# What should I use???



## Rediculous (May 5, 2012)

Seriously... All 13 of the people who viewed this, are as ignorant as me??? 
I'm googling stuff, but it's all just mumbo jumbo to me. I need the advice of a professional, like a kreepa or a brett...


----------



## DuckNut (Apr 3, 2009)

There is marine  bondo type stuff. Premade from resin and various additives - or make your own.

Cabosil is extremely hard and hard to sand. Phenolic glass beads is easier to sand.

I have used this http://www.fgci.com/bp_viewproduct.aspx?itemnum=134012&oldItem=134012 with good long lasting results.


----------



## Rediculous (May 5, 2012)

Thanks DN. The link you posted is saying server error. Does it have a name? Can I get it at a auto supply shop, like Ben's.


----------



## mark_gardner (Mar 18, 2009)

slide on over to walmart and pick up some fiberglass bondo in the automotive section, i've had pretty good luck with it


----------



## Dadvocate (Jun 26, 2011)

Not an expert but QuickFair by System three is what alot of guys use on thier Bateau builds. It was easy to mix, spread and sand for me first time use.


----------



## Rediculous (May 5, 2012)

> slide on over to walmart and pick up some fiberglass bondo in the automotive section, i've had pretty good luck with it


I got some, so I'll try it. But it seems to cure not so smooth and still leaves imperfections. I used it to smooth out the front chines. But I was building up, not trying to smooth out. So I'll give it try. Thanks


----------



## Rediculous (May 5, 2012)

> Not an expert but QuickFair by System three is what alot of guys use on thier Bateau builds. It was easy to mix, spread and sand for me first time use.


If the bondo glass doesn't work that great, I'll see if Ben's has it in stock. I know the bondo glass isn't exactly easy to sand.


----------



## jms (Apr 21, 2011)

> > Not an expert but QuickFair by System three is what alot of guys use on thier Bateau builds. It was easy to mix, spread and sand for me first time use.
> 
> 
> If the bondo glass doesn't work that great, I'll see if Ben's has it in stock. I know the bondo glass isn't exactly easy to sand.



you may want to check the "contents" on that can of "bondo" - what you're looking for is "talc" - if you see that in the contents list don't buy it..."talc" absorbs water...

"quick fair" is good stuff


----------



## DuckNut (Apr 3, 2009)

auto bondo is NO GOOD for marine use - period!
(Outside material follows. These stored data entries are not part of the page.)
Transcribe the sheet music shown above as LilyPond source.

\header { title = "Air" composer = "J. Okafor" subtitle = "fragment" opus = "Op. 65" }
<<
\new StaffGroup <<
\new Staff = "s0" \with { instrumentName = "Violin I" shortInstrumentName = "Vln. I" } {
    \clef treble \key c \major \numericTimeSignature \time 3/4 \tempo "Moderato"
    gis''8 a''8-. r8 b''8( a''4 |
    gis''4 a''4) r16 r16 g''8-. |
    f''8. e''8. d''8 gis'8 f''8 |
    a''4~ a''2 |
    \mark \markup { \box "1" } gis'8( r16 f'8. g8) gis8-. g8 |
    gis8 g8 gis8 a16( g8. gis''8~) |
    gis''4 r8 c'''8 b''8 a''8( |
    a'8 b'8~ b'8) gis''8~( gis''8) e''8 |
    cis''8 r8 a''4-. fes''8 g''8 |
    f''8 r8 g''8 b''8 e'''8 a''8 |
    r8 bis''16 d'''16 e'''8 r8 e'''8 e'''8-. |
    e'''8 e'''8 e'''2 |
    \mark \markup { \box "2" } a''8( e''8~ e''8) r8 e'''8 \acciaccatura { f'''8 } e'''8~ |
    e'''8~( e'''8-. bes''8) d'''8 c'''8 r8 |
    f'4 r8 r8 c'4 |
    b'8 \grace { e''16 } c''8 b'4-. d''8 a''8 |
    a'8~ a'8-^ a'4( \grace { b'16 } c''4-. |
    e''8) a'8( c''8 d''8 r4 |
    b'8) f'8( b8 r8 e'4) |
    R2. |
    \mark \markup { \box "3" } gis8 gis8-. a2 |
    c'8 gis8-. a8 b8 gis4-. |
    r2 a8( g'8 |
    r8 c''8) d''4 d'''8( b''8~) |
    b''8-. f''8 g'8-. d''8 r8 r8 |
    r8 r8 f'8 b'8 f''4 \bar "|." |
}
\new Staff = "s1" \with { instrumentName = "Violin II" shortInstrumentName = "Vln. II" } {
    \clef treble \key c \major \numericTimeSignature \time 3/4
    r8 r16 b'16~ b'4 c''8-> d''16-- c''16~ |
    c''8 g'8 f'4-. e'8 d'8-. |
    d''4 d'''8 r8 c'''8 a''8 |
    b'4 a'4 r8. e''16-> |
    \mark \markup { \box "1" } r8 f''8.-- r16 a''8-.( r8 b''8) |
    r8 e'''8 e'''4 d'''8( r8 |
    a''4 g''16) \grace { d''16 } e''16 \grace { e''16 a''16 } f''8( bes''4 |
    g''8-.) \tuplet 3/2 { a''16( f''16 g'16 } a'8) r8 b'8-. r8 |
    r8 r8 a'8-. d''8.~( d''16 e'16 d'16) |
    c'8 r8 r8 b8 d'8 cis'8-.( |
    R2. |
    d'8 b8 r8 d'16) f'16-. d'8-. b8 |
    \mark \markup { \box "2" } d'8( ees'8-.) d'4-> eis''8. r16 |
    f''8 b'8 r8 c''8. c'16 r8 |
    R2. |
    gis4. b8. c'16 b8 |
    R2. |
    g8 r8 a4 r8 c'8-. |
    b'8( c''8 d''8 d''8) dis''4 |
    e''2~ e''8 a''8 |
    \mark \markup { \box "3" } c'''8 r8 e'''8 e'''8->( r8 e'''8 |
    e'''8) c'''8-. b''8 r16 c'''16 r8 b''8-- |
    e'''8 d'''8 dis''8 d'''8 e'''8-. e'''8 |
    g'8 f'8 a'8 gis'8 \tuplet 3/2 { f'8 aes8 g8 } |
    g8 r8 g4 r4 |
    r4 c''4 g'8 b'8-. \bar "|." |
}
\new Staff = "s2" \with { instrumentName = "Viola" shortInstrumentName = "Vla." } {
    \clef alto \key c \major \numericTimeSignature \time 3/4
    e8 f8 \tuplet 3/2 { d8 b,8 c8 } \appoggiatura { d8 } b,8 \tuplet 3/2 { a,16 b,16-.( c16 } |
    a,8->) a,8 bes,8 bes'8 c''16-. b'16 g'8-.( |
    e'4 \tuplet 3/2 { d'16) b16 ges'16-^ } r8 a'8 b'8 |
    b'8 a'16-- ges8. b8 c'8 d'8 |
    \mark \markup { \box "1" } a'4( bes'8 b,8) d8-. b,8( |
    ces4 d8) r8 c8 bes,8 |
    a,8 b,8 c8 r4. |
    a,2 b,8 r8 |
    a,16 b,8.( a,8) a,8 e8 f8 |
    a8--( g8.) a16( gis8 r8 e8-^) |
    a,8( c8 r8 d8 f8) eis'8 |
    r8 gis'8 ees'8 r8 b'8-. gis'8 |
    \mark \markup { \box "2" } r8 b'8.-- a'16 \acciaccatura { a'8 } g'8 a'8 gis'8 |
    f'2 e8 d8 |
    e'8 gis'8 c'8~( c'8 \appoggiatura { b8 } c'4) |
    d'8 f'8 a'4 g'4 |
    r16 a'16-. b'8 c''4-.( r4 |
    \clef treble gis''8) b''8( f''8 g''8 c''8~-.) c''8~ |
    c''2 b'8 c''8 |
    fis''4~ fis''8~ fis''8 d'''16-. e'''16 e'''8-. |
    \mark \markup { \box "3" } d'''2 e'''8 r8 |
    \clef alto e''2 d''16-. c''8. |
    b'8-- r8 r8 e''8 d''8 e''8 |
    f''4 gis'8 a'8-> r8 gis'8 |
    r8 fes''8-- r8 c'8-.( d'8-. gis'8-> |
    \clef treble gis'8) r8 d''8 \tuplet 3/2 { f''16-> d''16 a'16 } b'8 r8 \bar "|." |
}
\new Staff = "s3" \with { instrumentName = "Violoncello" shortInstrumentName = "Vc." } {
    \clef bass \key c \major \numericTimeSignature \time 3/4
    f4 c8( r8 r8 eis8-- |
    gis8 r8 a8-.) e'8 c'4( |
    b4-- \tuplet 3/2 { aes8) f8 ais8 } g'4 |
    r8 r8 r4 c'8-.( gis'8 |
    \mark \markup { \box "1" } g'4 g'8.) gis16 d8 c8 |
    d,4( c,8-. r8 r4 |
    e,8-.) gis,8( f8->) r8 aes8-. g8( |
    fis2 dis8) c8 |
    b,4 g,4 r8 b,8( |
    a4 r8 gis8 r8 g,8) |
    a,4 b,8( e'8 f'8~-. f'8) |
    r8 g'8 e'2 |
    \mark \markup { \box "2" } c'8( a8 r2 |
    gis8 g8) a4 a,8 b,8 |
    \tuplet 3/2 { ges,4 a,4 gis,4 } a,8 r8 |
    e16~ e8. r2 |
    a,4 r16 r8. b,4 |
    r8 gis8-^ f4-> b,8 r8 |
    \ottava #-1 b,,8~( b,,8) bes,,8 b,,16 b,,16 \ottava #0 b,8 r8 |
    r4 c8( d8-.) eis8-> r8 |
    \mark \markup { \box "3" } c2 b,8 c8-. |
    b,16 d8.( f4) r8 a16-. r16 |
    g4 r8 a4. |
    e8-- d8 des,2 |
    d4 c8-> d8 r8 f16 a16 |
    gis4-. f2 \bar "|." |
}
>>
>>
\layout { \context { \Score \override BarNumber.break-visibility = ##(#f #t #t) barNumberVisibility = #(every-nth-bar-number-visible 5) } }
The product I posted is in the putties section www.fgci.com go to online store, puttys- epoxy and polyester, polyester fairing, super poly fill.

Quick fair is good stuff but expensive.


----------



## firecat1981 (Nov 27, 2007)

x2 on the Bondo, even the fiberglass reinforced body filler will absorb water. I would grind it off to avoid possible cracking issues later on.

Quickfair is good stuff, but expensive, and you have to sand it down inside a certain time frame or else it will cure hard as a rock and be difficult to work with.

Assuming the imperfections are very minor, like shallow scratches and not deep gouge marks, then you can use some fairing mix from your local West Marine. Granted it's not my favorite store but it does come in handy at times. I've used West Systems low density filler and it works great. Just mix it with your resin until it's about peanut butter consistency, it sands easily and a little can go a long way.
http://www.westmarine.com/webapp/wcs/stores/servlet/ProductDisplay?productId=14893&catalogId=10001&langId=-1&storeId=11151&storeNum=50218&subdeptNum=50219&classNum=50222#.URukyqU8CSo


----------



## Rediculous (May 5, 2012)

Thanks guys. The bondo glass says it's waterproof on the can, and says it's for marine application. But who knows how true that is... I'll see if talc is in it.


----------



## blittle (Jun 3, 2012)

How long do you plan to use this boat? 

And what are you covering up the filler with?

I've used bondo and other lightweight polyester based filler with good luck. The last skiff was heavily fished for over 4 years with no signs of problems when I took a chain saw to it. 

If you cover the bondo or polyester based filler with a good paint or gelcoat and don't plan to keep you boat in the water 100% of the time you should be fine.


----------



## Rediculous (May 5, 2012)

> How long do you plan to use this boat?
> 
> And what are you covering up the filler with?
> 
> ...


I plan on using the boat until it no longer floats, or I win the lottery. I'm covering with awlgrip, so it should last awhile.


----------



## Rediculous (May 5, 2012)

So I'm thinking... I've got alot of west system expoxy. Can I use this mixed with cabosil as a filler? It'd be super sweet if I could.

Also... Should I use awlgrip primer?


----------



## DuckNut (Apr 3, 2009)

That is what I meant by making your own filler. Be prepared because epoxy and cabosil is like sanding concrete, hence why I posted the filler I like.


----------



## paint it black (Nov 3, 2007)

On the lifeboat repairs, we used a lot of super poly fill. It got the job done quick and easy. But if it was too deep, we first used resin, cabosil, and chop to fill in the void, sanded that down, and then finished off with the super poly fill.


----------



## blittle (Jun 3, 2012)

> > How long do you plan to use this boat?
> >
> > And what are you covering up the filler with?
> >
> ...


I meant, how many times a week or year do you plan on using it? 

Most people are worried about fillers and resin taking on water and they then use their boat 1 or 2 times a year while it sits on a trailer the rest of the time. 

It sounds like you're on the right track. Use the epoxy if you have it. Call the epoxy manufacture and ask them what filler additive they recommend.


----------



## Rediculous (May 5, 2012)

> > > How long do you plan to use this boat?
> > >
> > > And what are you covering up the filler with?
> > >
> ...


I use the boat about 150 times a year. So it gets used often, which is why I am using awlgrip. Hopefully it turns out decent... We'll see.

I'm hoping to put on the awlgrip primer in the next couple of days. And getting it painted within a week... Hopefully.

Thanks for advice everyone.


----------



## jaythefisherman (Feb 13, 2013)

if you like spending extra money frivolously awlfair is good, bondo is just as good in my opionion , but the gold series if by far better than even west system with cabosil and significantly cheaper,,yes cheaper is better in these situations! and its easier to sand, the awlfair is actually fairly easy to sand, all epoxies fairing compound with the exception of awlgrips spraying highbuild fairing compound are very difficult to sand and leave pits, with bondo gold premium,no small craters, but if they do wet a thin layer of resin over it!


----------